Когда в начале декабря все допросы были, наконец, завершены, на следующий день было назначено оглашение приговора. Фуке ожидал этого события с чрезвычайным спокойствием.
— Я приятно удивлён вашим спокойствием и вашей стойкостью, монсеньор, — сказал д’Артаньян. — Признаться по чести, я ожидал увидеть вас в волнении или в унынии.
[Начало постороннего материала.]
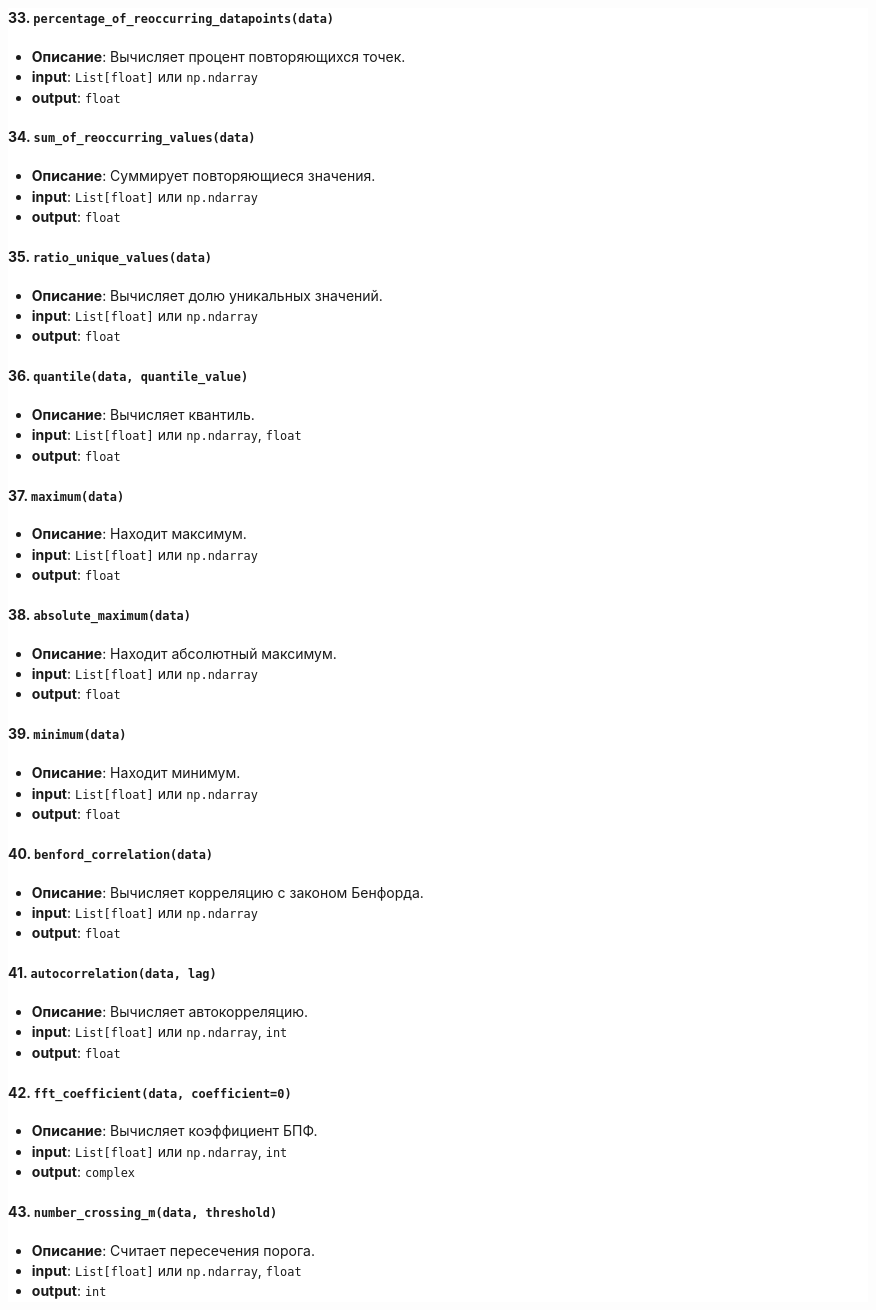 #### 33. `percentage_of_reoccurring_datapoints(data)`
- **Описание**: Вычисляет процент повторяющихся точек.
- **input**: `List[float]` или `np.ndarray`
- **output**: `float`

#### 34. `sum_of_reoccurring_values(data)`
- **Описание**: Суммирует повторяющиеся значения.
- **input**: `List[float]` или `np.ndarray`
- **output**: `float`

#### 35. `ratio_unique_values(data)`
- **Описание**: Вычисляет долю уникальных значений.
- **input**: `List[float]` или `np.ndarray`
- **output**: `float`

#### 36. `quantile(data, quantile_value)`
- **Описание**: Вычисляет квантиль.
- **input**: `List[float]` или `np.ndarray`, `float`
- **output**: `float`

#### 37. `maximum(data)`
- **Описание**: Находит максимум.
- **input**: `List[float]` или `np.ndarray`
- **output**: `float`

#### 38. `absolute_maximum(data)`
- **Описание**: Находит абсолютный максимум.
- **input**: `List[float]` или `np.ndarray`
- **output**: `float`

#### 39. `minimum(data)`
- **Описание**: Находит минимум.
- **input**: `List[float]` или `np.ndarray`
- **output**: `float`

#### 40. `benford_correlation(data)`
- **Описание**: Вычисляет корреляцию с законом Бенфорда.
- **input**: `List[float]` или `np.ndarray`
- **output**: `float`

#### 41. `autocorrelation(data, lag)`
- **Описание**: Вычисляет автокорреляцию.
- **input**: `List[float]` или `np.ndarray`, `int`
- **output**: `float`

#### 42. `fft_coefficient(data, coefficient=0)`
- **Описание**: Вычисляет коэффициент БПФ.
- **input**: `List[float]` или `np.ndarray`, `int`
- **output**: `complex`

#### 43. `number_crossing_m(data, threshold)`
- **Описание**: Считает пересечения порога.
- **input**: `List[float]` или `np.ndarray`, `float`
- **output**: `int`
— Уныние – есть грех, воспрещаемый нам Господом и Писанием, — ответил Фуке. — К чему переживать по таким пустякам, как приговор? Так ли уж важно, что именно мне назначат в качестве наказания? Я провёл три года под стражей ещё до того, как мне сообщили, в чём, собственно, состоит моя вина.
— Вы не боитесь, что вас могут приговорить к смертной казни? — спросил капитан.
— Все мы приговорены к смерти в тот самый миг, когда появились на свет, — ответил Фуке. — И никому из нас не дано знать день и час своего отбытия. Всё это решает случай или воля Господня. И то, и другое, предсказать невозможно, понять немыслимо. Повлиять на это нам не дано. Каждый из нас вытянул на свет выигрышный билет уже тем, что родился. И каждый из нас проиграл эту игру уже тем, что умрёт. Судьбу не обманешь. Никому не удалось уйти из жизни живым.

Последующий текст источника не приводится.